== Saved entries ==
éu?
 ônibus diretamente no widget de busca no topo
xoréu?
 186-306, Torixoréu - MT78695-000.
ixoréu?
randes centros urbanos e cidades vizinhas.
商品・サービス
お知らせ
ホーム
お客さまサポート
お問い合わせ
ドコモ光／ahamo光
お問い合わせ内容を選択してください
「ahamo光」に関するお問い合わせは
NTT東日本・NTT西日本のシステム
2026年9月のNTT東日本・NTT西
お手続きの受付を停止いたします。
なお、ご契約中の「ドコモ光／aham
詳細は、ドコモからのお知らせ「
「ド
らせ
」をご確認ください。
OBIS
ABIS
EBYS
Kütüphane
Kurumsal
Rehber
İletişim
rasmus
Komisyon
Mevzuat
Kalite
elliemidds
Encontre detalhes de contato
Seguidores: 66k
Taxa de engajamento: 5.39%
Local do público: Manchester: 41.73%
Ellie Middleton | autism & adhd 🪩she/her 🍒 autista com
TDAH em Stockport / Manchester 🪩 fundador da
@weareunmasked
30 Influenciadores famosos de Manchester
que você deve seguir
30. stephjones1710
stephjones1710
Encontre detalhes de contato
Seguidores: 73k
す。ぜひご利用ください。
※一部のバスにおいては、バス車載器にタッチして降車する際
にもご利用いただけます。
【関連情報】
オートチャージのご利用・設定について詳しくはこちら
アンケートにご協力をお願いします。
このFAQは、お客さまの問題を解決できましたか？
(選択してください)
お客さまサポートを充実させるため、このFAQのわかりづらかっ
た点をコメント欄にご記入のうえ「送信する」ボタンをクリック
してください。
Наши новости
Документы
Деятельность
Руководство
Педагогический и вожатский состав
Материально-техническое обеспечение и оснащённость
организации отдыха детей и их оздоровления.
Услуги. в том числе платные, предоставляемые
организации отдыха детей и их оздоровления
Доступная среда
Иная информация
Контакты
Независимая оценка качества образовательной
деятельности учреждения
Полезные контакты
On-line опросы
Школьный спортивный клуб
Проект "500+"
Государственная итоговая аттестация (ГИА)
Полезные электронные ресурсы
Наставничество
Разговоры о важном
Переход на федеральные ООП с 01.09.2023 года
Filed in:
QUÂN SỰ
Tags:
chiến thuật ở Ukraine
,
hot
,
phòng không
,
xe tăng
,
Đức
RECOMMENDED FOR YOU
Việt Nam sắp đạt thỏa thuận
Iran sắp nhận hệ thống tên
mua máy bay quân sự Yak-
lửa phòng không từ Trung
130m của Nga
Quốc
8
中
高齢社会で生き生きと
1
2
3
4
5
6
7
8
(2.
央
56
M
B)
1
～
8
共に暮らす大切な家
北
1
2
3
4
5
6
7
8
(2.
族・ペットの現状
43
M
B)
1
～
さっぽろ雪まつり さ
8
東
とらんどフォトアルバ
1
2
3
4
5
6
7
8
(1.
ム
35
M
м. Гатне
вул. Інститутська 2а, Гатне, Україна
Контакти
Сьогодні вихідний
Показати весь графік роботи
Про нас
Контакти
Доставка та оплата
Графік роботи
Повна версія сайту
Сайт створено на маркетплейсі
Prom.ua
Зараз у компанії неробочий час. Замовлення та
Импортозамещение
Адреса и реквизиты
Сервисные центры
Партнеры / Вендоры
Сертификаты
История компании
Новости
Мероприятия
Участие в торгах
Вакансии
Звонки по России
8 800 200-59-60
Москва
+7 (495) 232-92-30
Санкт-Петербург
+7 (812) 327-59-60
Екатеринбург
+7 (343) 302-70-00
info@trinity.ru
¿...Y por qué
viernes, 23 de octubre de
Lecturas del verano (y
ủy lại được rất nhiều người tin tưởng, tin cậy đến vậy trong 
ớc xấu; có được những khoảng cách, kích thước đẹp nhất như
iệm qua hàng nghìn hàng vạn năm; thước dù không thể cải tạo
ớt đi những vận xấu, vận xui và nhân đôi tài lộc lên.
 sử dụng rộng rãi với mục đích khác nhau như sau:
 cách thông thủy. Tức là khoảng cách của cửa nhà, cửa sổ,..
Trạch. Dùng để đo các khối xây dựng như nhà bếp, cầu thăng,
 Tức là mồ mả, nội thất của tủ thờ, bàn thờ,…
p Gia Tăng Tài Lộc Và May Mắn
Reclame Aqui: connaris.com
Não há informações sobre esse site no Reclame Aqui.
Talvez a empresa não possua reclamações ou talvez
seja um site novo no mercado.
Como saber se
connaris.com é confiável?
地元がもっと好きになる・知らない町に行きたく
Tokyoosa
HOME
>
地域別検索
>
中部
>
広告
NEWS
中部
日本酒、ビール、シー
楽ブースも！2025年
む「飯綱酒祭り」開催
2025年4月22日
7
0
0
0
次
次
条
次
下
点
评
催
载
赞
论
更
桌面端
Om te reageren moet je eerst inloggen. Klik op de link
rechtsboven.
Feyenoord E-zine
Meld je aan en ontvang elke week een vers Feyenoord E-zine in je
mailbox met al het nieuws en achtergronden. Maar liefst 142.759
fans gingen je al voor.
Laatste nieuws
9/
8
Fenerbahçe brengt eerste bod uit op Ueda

== Prompt ==
Reproduce each line above that contains "оздоровления".

== Finished exercise ==
организации отдыха детей и их оздоровления.
организации отдыха детей и их оздоровления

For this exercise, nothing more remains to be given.